Greener Play Areas Boost Children’s Immunities

Playing outdoors is good for the child’s immunity and according to research, the children that had their outdoor play areas transformed from gravel yards into mini forests experienced stronger immunity within a month.

The researchers believe this is a result of the child’s development of diverse microbes on the guts and skin when playing in these areas, unlike the children whose playgrounds weren’t upgraded.

Unfortunately, in the west, there’s a rise of autoimmune illnesses-the body is mistakenly attacking itself and this includes diseases such as eczema, diabetes, IBS, MS, and asthma.

Many find the culprit in the hygiene hypothesis or the fact that children in the past were exposed to more microbes than those today and thus, their immunities are less challenged and more prone to mistakes.

Exposure to Microbial Diversity & a Strong Immunity

Studies done previously have already found links between a stronger immunity and exposure to various microbes. However, this is the first one which deliberately changed the urban kids’ environment.

They believe that this experiment shows that there’s room for improvement of the immunity with simple changes such as the children’s environment.

For the purposes of the study, 75 children from 2 Finnish cities were included, but this is still a small number for a trial. Still, they claim the results were surprising as they were quite strong.

According to the head of the research, Aki Sinkkonen from the Natural Resources Institute in Finland, their study is the beginning of the new preventive ways to reduce the immune-related diseases globally.

Children Need Nature to Develop Stronger Immunities

Professor Graham Rook from the University College in London notes that this is wonderful work. A lot of the disorders increasing in the urban environments in the west are a result of the incapacity of the immunity to tackle with the challenges.

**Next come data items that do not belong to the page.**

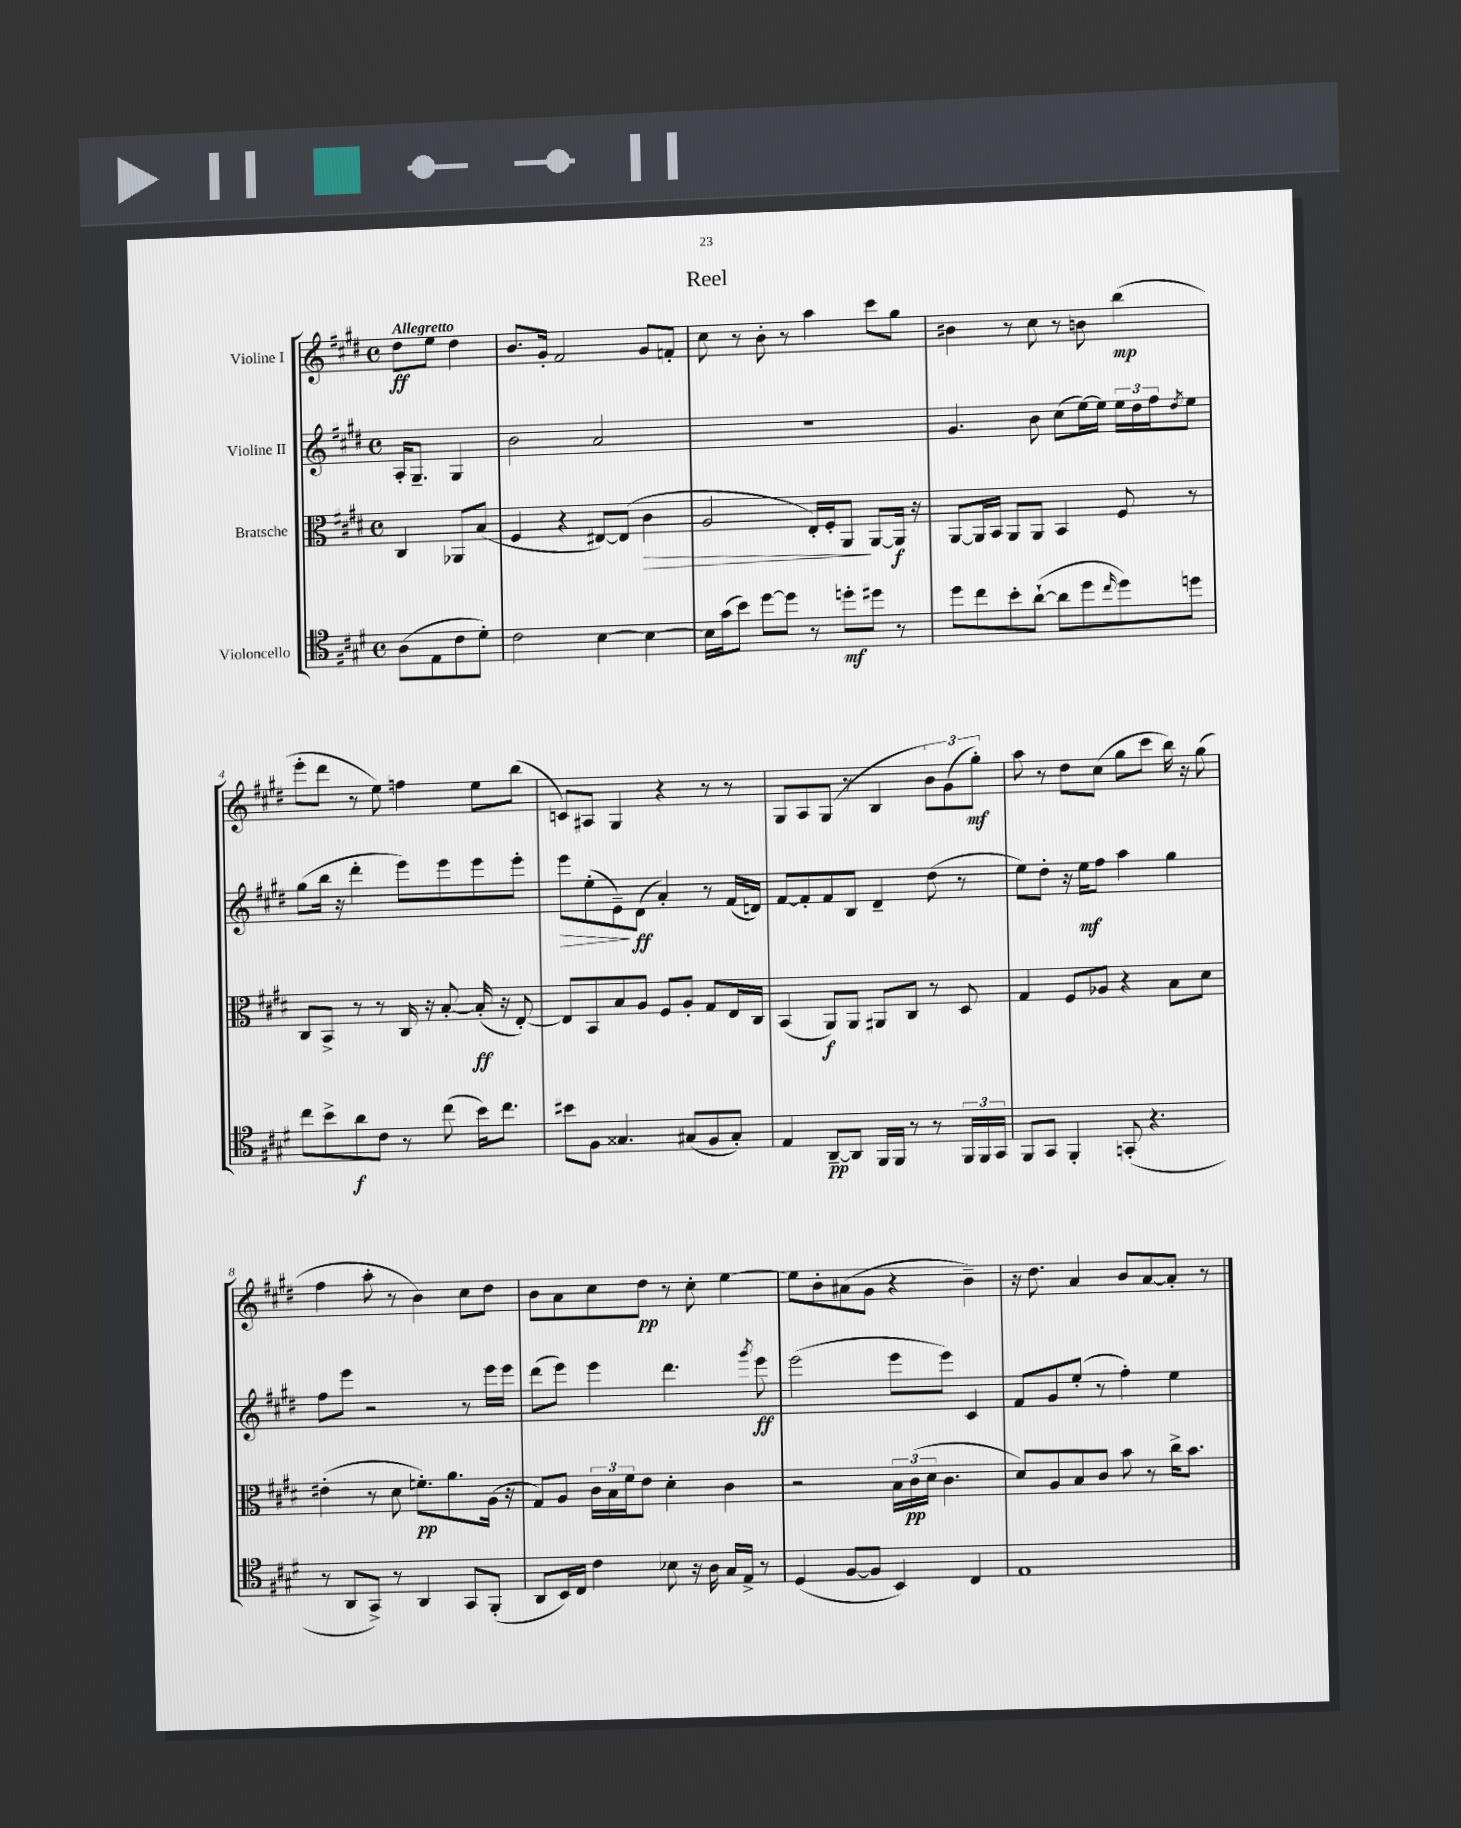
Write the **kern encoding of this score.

**kern	**kern	**kern	**kern
*staff4	*staff3	*staff2	*staff1
*clefC4	*clefC3	*clefG2	*clefG2
*k[f#c#g#d#]	*k[f#c#g#d#]	*k[f#c#g#d#]	*k[f#c#g#d#]
*M4/4	*M4/4	*M4/4	*M4/4
*met(c)	*met(c)	*met(c)	*met(c)
(8A\L	4C#/	16A'/LK	8dd#\L
.	.	8.G#~/J	.
8E\	.	.	8ee\J
8c#\	8AA-/L	4G#/	4dd#\
8d#'\J)	(8B/J	.	.
=	=	=	=
2c#\	4F#/	2b\	8.b/L
.	.	.	16g#'/Jk
.	4r	.	2f#/
[4B\	[8E#/L)	2a/	.
.	(8E#/]J	.	.
4B\_	4c#\	.	8g#/L
.	.	.	8f'/J
=	=	=	=
16B\]LL	2A/	1r	8cc#\
(16g#\J	.	.	.
8b\J)	.	.	8r
[8dd#\L	.	.	8b'\
8dd#\]J	.	.	8r
8r	16E'/LL)	.	4aa\
.	16F#'/J	.	.
8dd'\L	8AA/J	.	.
8dd#\J	[8AA/L	.	8ccc#\L
8r	16AA/]Jk	.	8gg#\J
.	16r	.	.
=	=	=	=
8dd#\L	[8AA/L	4.g#/	4b#\
8cc#\	16AA/]L	.	.
.	16BB/JJ	.	.
8b'\	8AA/L	.	8r
([8a`\J	8AA/J	8b\	8cc#\
8a\]L	4BB/	(8cc#\L	8r
8dd#\	.	[16ee\L)	8b\
.	.	16ee\]JJ	.
16qqcc#/	.	.	.
8dd#\)	8F#/	24ee\LL	(4bb\
.	.	24dd#\	.
.	.	24ff#\J	.
.	.	8qdd#/	.
8dd\J	8r	8ee\J	.
=	=	=	=
8cc#\L	8C#/L	(8gg#\L	8eee'\L
8b^\	8BB^/J	16bb\Jk	8ddd#\J
.	.	16r	.
8a\	8r	4ddd#'\	8r
8c#\J	8r	.	8ee\)
8r	16C#/	8eee\L)	4ff\
.	16r	.	.
(8cc#\	[8B'/	8eee\	.
16b\LK)	(16B'/]	8eee\	8ee\L
8.cc#\J	16r	.	.
.	[8E'/)	8eee'\J	(8bb\J
=	=	=	=
8b#\L	8E/]L	8eee\L	8c/L)
8F#\J	8BB/	(8ee'\	8A#/J
4.G##/	8B/	8e~\)	4G#/
.	8A/J	(8d#\J	.
.	8F#/L	4a'/)	4r
(8G#/L	8A'/J	.	.
8F#/	8G#/L	8r	8r
8G#'/J)	16E/L	(16f#/LL	8r
.	16C#/JJ	16d/JJ)	.
=	=	=	=
4E/	(4BB/	[8f#/L	8G#/L
.	.	8f#'/]	8A/
[8AA~/L	8AA/L)	8f#/	(8G#/J
8AA/]J	8AA/J	8B/J	8r
16FF#/LL	8AA#/L	4d#~/	4B/
16FF#/JJ	.	.	.
8r	8C#/J	.	.
8r	8r	(8dd#\	12b\L)
.	.	.	(12g#\
24FF#/LL	8D#/	8r	.
24FF#/	.	.	12gg#'\J)
24GG#/JJ	.	.	.
=	=	=	=
8FF#/L	4G#/	8ee\L)	8aa\
8GG#/J	.	8dd#'\J	8r
4FF#'/	8F#/L	16r	8dd#\L
.	.	16ee\LK	.
.	8A-/J	8ff#\J	(8cc#\J
(8GG'/	4r	4aa\	8gg#\L
4.r	.	.	8ccc#\J
.	8B\L	4gg#\	16bb\)
.	.	.	16r
.	8d#\J	.	(8gg#\
=	=	=	=
8r	(4e#'\	8ff#\L	4ff#\
8AA/L	.	8eee\J	.
8GG#^/J)	8r	2r	8aa'\
8r	8d#\	.	8r
4AA/	8.f'\L)	.	4b\)
.	8.a\	.	.
8GG#/L	.	8r	8cc#\L
(8FF#'/J	(16A\Jk	16eee\LL	8dd#\J
.	16r	16eee\JJ	.
=	=	=	=
8AA/L	8G#/L)	(8ddd#\L	8b\L
16BB/L)	8A/J	8eee\J)	8a\
16C#/JJ	.	.	.
4c#\	24c#\LL	4eee\	8cc#\
.	24B\	.	.
.	24f#\J	.	.
.	8e\J	.	8dd#\J
8B-\	4d#'\	4.ddd#\	8r
16r	.	.	8cc#'\
16A\	.	.	.
16G#/LL	4c#\	.	[4ee\
16E^/JJ	.	.	.
.	.	8qggg#/	.
8r	.	8eee\	.
=	=	=	=
(4D#/	2r	(2eee\	8ee\]L
.	.	.	8b'\
[8F#/L	.	.	(8a#\
8F#/]J	.	.	8g#\J
4BB/)	24B\LL	8eee\L	4r
.	(24c#\	.	.
.	24d#\JJ	.	.
.	4.c#\	8eee\J)	.
4C#/	.	4c#/	4b~\)
=	=	=	=
1E	8d#/L)	8f#/L	16r
.	.	.	8.dd#\
.	8A/	8g#/	.
.	8B/	(8ee'/J	4a/
.	8c#/J	8r	.
.	8b\	4ff#'\)	8b/L
.	8r	.	[8a/
.	16cc#^\LK	4ee\	8a'/]J
.	8.b\J	.	.
.	.	.	8r
==	==	==	==
*-	*-	*-	*-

In this way, the study showed us that exposure of children to biodiverse nature can boost their biomarkers. The researchers installed turf from natural forest floors, set dwarf shrubs, crowberry, mosses, and blueberries in the previously bare play areas.

The kids spent averagely 90 minutes per day here and were encouraged to play both with the plants and the soil. This wasn’t challenging at all, explain the researchers, as the green area was the most exciting thing in the yard.

After 28 days, tests of the children’s skin found that their microbe diversity was 3 times higher than those who were still playing in gravel yards and their microbes in the gut also significantly elevated.

Their blood samples showed good changes too.